To reach this level of ability requires a high degree of fitness, flexibility and fluidity and, by her own admission, when she set out on this mission, Jill came up short on all three.
But as I mentioned above, Jill has a secret that she has called upon and used extensively to aid in her success throughout her entire life.
Jill’s secret is this: in whatever she sets out to do, SHE WORKS AT IT.
My sister understands that the secret to getting better at anything is practice; regular, consistent and recurring practice. She long ago learned that The Habit of Working At It is a sure way of incrementally making progress at whatever we set out to do.
Seldom do we experience quantum gains in our abilities. Improvements in skills are usually incremental – one teeny bit at a time – and it is the constant accumulation of these teeny bits that lead to the genius level performances we witness when we observe world-class performers ply their trade.
Jill has been dancing competitively for the past year and to get there she has spent several years paying the price of consistently working at it. Her abilities have improved, little by little, to the point where she is now “good enough to compete, just not good enough to win…yet.”
My nephew Michael recently told me he is teaching himself how to play the guitar. He’s experiencing the same results as his mom. His practice is regular and consistent and, as a result, he is now regularly experiencing tiny little improvements and aha moments resulting from his commitment to The Habit of Working At It.
I really began to understand this concept a few years ago when I bought six new bookshelves for my office.
Naturally, I assumed they would arrive fully assembled and ready to be placed in their new permanent homes.
I was wrong and so I took it upon myself to assemble them.
It seemed easy enough; all I needed to do was follow the instructions and all would go well.
Except it didn’t.
Now I have to admit I’m not the handiest person was tools and I suspect at least 50% of the time required to assemble the first bookshelf was spent swearing at pieces of particle board, the store where I bought them and myself for assuming they would arrive assembled.
It took quite a while but eventually I was done and it looked exactly like the picture. The second one was a lot easier, with far fewer timeouts for cursing.
The third one came together with hardly any effort and by the time I assembled the sixth bookcase I considered myself to be in the expert category.
Ah, the incredible power behind The Habit of Working At It.
I had transitioned from ineptitude to professional in only six short bookshelves and, with mission accomplished, I stopped working at it.
About a month ago I added one more bookshelf to my collection.

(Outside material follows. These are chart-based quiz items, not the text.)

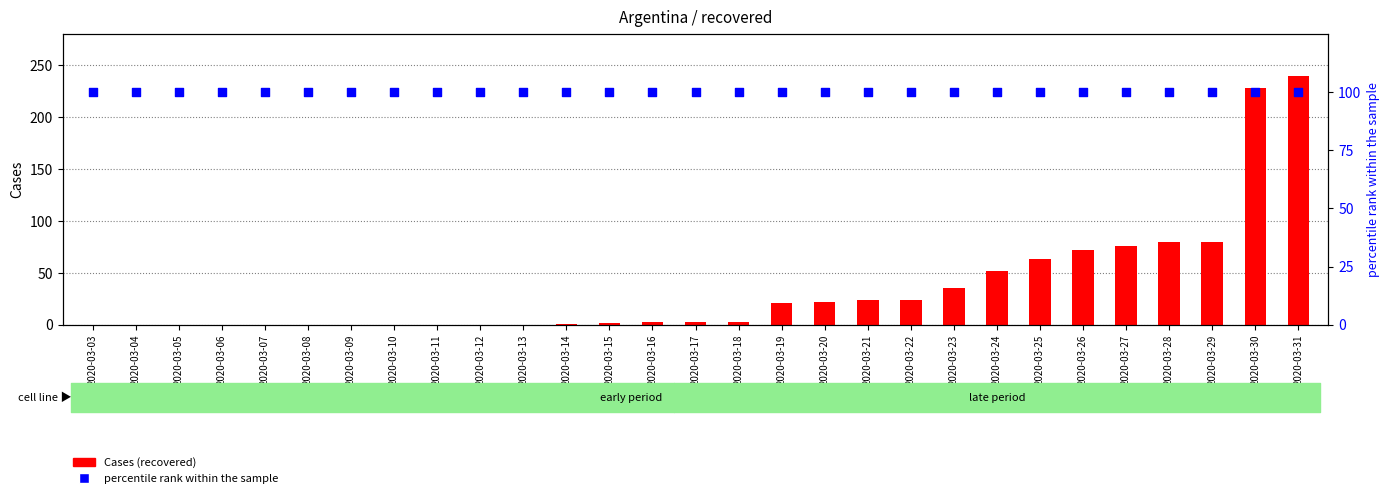

Which series reaches the minimum Y coordinate?

Cases (recovered)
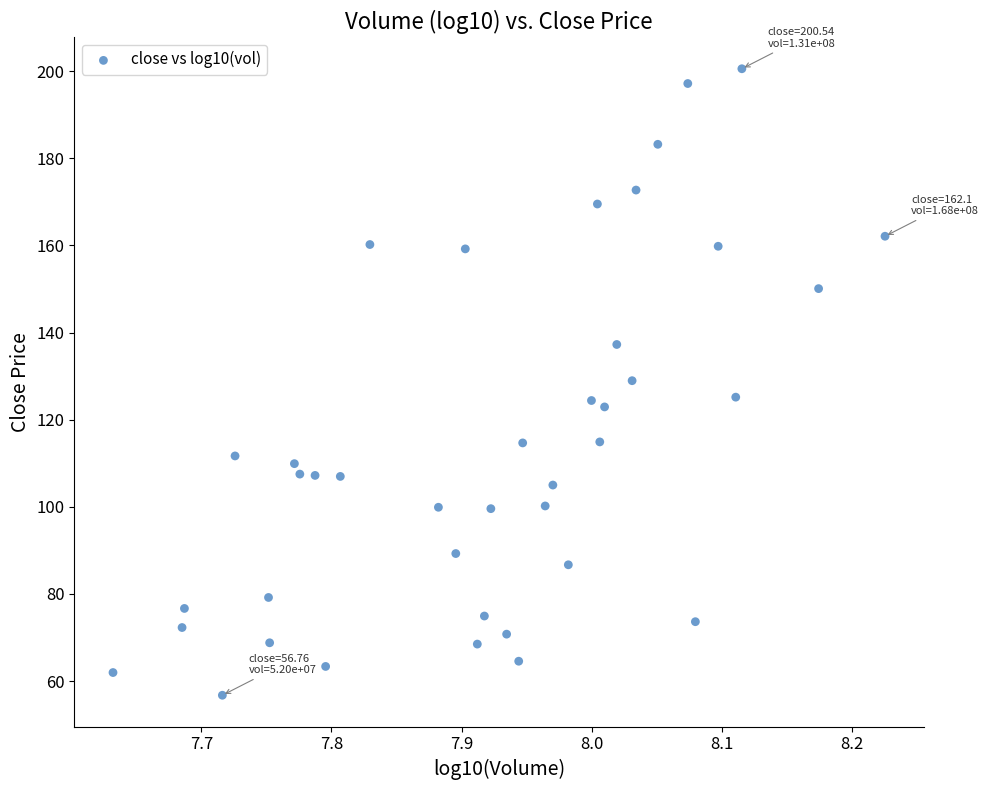

What is the range of Y values (max minus min)?

143.8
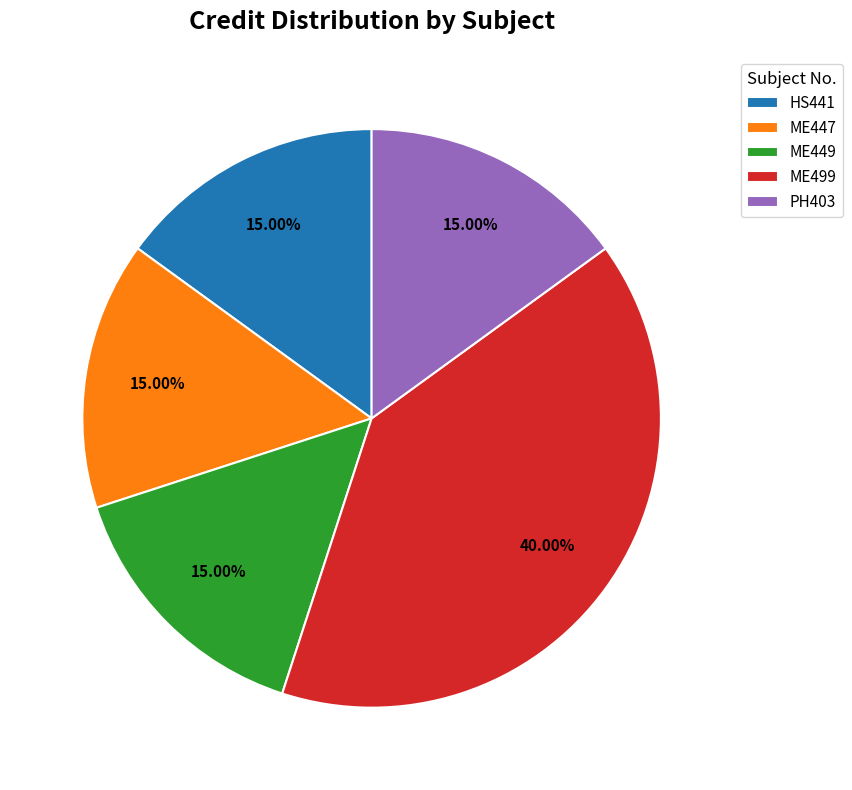

Approximately how many times larger is the value at HS441 compared to ME447?

1.0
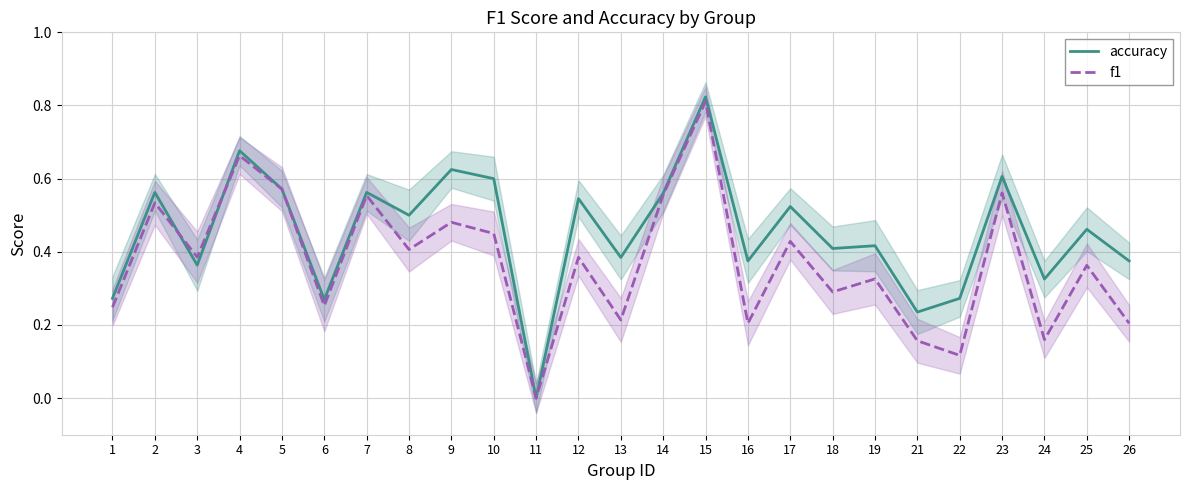

Is it true that accuracy equals 0.3 at 22?

True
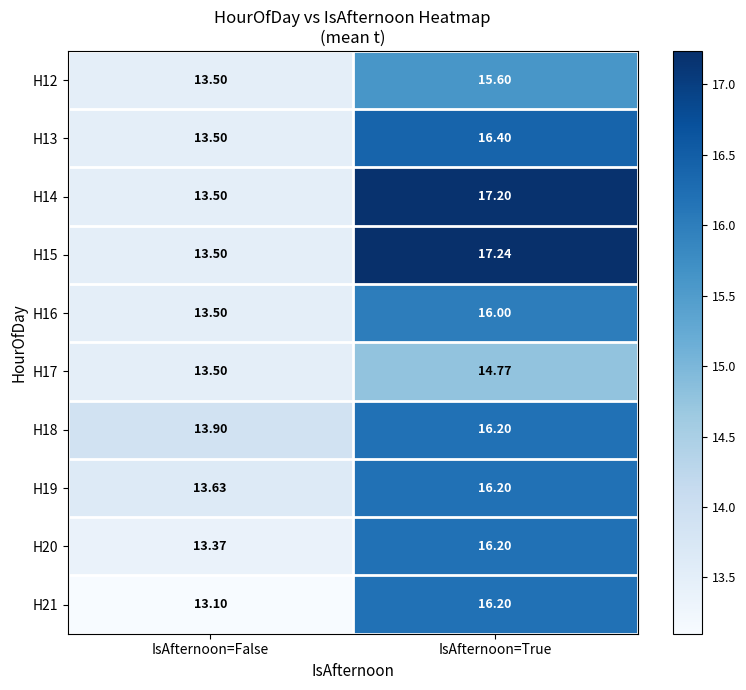

Rank the categories by H15 value from lowest to highest.

IsAfternoon=False, IsAfternoon=True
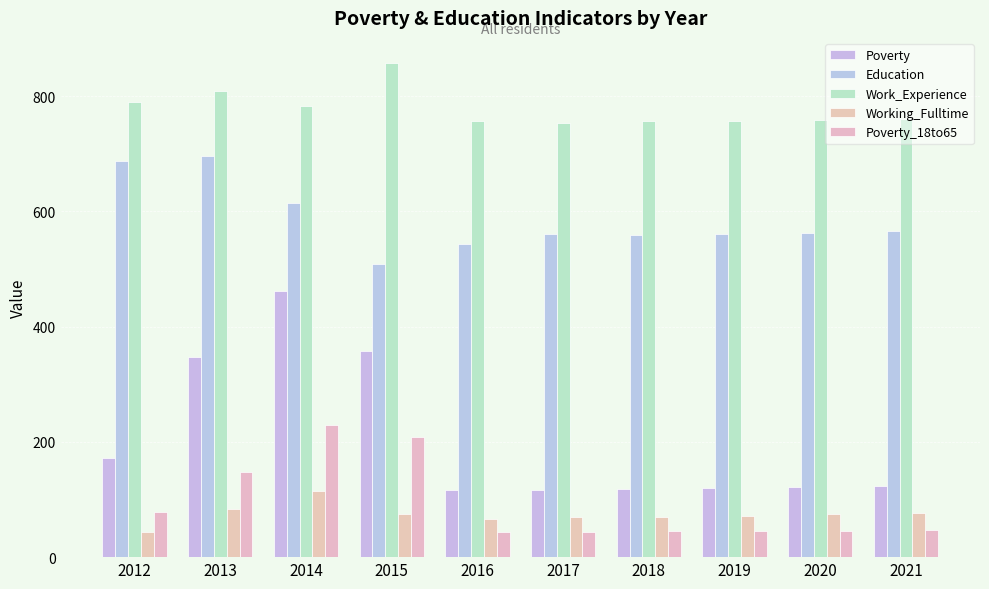

Which has a higher value, 2015 or 2016?

2015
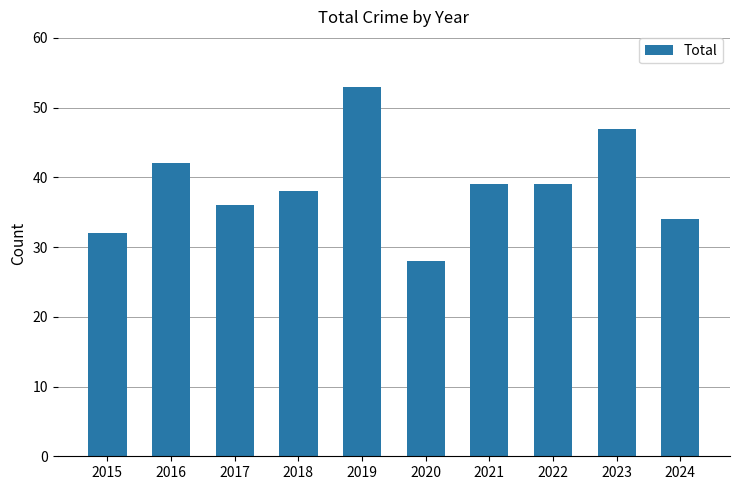

Does the chart contain any negative values?

No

I was confident that this time assembling it would be a cinch. I had forgotten that skills are a “use or lose” phenomenon and struggled with this one as much as I had that first one several years ago.
My sister has just returned from a competition in Vienna. Unlike me with my bookshelves she has never stopped striving to become better and her constant advancements as a dancer serve as a powerful reminder to us all that The Habit of Working At It is often all that stands between mediocrity and genius.
Thanks for the lesson, Jill. Why didn’t you teach me this one years ago?
Let’s make a habit of meeting like this.